--- Source material Enclosed Below ---

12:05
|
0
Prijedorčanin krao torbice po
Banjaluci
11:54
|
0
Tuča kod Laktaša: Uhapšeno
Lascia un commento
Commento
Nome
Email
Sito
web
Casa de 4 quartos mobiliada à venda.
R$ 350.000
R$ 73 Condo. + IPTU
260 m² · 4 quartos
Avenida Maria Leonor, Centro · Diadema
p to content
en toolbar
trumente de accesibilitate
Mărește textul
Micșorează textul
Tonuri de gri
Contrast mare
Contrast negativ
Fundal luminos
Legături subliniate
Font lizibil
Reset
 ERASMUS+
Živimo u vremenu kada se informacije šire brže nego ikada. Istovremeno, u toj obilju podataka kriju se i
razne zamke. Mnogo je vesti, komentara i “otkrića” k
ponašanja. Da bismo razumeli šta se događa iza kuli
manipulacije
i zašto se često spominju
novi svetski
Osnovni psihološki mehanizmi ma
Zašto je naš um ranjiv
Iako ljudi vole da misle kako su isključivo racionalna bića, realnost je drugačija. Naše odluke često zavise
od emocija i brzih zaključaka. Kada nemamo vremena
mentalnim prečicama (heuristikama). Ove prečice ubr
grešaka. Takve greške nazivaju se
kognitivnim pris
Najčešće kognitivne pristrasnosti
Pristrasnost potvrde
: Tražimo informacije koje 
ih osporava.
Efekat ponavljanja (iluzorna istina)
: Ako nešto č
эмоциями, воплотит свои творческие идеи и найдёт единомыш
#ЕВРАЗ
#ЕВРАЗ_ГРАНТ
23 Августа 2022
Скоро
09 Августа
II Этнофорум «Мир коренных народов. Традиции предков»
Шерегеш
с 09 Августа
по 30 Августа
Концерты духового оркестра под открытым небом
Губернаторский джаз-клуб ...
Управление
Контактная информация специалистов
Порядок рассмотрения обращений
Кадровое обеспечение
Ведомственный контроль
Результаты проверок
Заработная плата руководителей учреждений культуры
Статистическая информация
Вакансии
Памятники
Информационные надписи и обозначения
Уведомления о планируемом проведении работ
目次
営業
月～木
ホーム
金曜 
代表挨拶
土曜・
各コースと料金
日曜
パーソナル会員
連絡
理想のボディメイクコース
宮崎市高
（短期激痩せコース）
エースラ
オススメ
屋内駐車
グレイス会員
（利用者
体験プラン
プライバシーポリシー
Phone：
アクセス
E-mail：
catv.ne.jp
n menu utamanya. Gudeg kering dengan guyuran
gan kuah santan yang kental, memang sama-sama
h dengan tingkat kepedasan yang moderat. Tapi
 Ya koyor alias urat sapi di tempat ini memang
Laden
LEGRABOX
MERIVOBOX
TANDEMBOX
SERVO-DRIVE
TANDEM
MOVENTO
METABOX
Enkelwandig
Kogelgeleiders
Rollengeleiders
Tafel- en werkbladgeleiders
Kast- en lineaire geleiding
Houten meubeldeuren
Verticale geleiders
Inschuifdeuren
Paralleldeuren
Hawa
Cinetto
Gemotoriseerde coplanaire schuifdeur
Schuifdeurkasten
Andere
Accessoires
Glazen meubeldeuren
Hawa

--- End of Enclosed Source material ---

◆ Brief: Write out the whole listing once more, exactly as it reads.

◆ Task output:
12:05
|
0
Prijedorčanin krao torbice po
Banjaluci
11:54
|
0
Tuča kod Laktaša: Uhapšeno
Lascia un commento
Commento
Nome
Email
Sito
web
Casa de 4 quartos mobiliada à venda.
R$ 350.000
R$ 73 Condo. + IPTU
260 m² · 4 quartos
Avenida Maria Leonor, Centro · Diadema
p to content
en toolbar
trumente de accesibilitate
Mărește textul
Micșorează textul
Tonuri de gri
Contrast mare
Contrast negativ
Fundal luminos
Legături subliniate
Font lizibil
Reset
 ERASMUS+
Živimo u vremenu kada se informacije šire brže nego ikada. Istovremeno, u toj obilju podataka kriju se i
razne zamke. Mnogo je vesti, komentara i “otkrića” k
ponašanja. Da bismo razumeli šta se događa iza kuli
manipulacije
i zašto se često spominju
novi svetski
Osnovni psihološki mehanizmi ma
Zašto je naš um ranjiv
Iako ljudi vole da misle kako su isključivo racionalna bića, realnost je drugačija. Naše odluke često zavise
od emocija i brzih zaključaka. Kada nemamo vremena
mentalnim prečicama (heuristikama). Ove prečice ubr
grešaka. Takve greške nazivaju se
kognitivnim pris
Najčešće kognitivne pristrasnosti
Pristrasnost potvrde
: Tražimo informacije koje 
ih osporava.
Efekat ponavljanja (iluzorna istina)
: Ako nešto č
эмоциями, воплотит свои творческие идеи и найдёт единомыш
#ЕВРАЗ
#ЕВРАЗ_ГРАНТ
23 Августа 2022
Скоро
09 Августа
II Этнофорум «Мир коренных народов. Традиции предков»
Шерегеш
с 09 Августа
по 30 Августа
Концерты духового оркестра под открытым небом
Губернаторский джаз-клуб ...
Управление
Контактная информация специалистов
Порядок рассмотрения обращений
Кадровое обеспечение
Ведомственный контроль
Результаты проверок
Заработная плата руководителей учреждений культуры
Статистическая информация
Вакансии
Памятники
Информационные надписи и обозначения
Уведомления о планируемом проведении работ
目次
営業
月～木
ホーム
金曜 
代表挨拶
土曜・
各コースと料金
日曜
パーソナル会員
連絡
理想のボディメイクコース
宮崎市高
（短期激痩せコース）
エースラ
オススメ
屋内駐車
グレイス会員
（利用者
体験プラン
プライバシーポリシー
Phone：
アクセス
E-mail：
catv.ne.jp
n menu utamanya. Gudeg kering dengan guyuran
gan kuah santan yang kental, memang sama-sama
h dengan tingkat kepedasan yang moderat. Tapi
 Ya koyor alias urat sapi di tempat ini memang
Laden
LEGRABOX
MERIVOBOX
TANDEMBOX
SERVO-DRIVE
TANDEM
MOVENTO
METABOX
Enkelwandig
Kogelgeleiders
Rollengeleiders
Tafel- en werkbladgeleiders
Kast- en lineaire geleiding
Houten meubeldeuren
Verticale geleiders
Inschuifdeuren
Paralleldeuren
Hawa
Cinetto
Gemotoriseerde coplanaire schuifdeur
Schuifdeurkasten
Andere
Accessoires
Glazen meubeldeuren
Hawa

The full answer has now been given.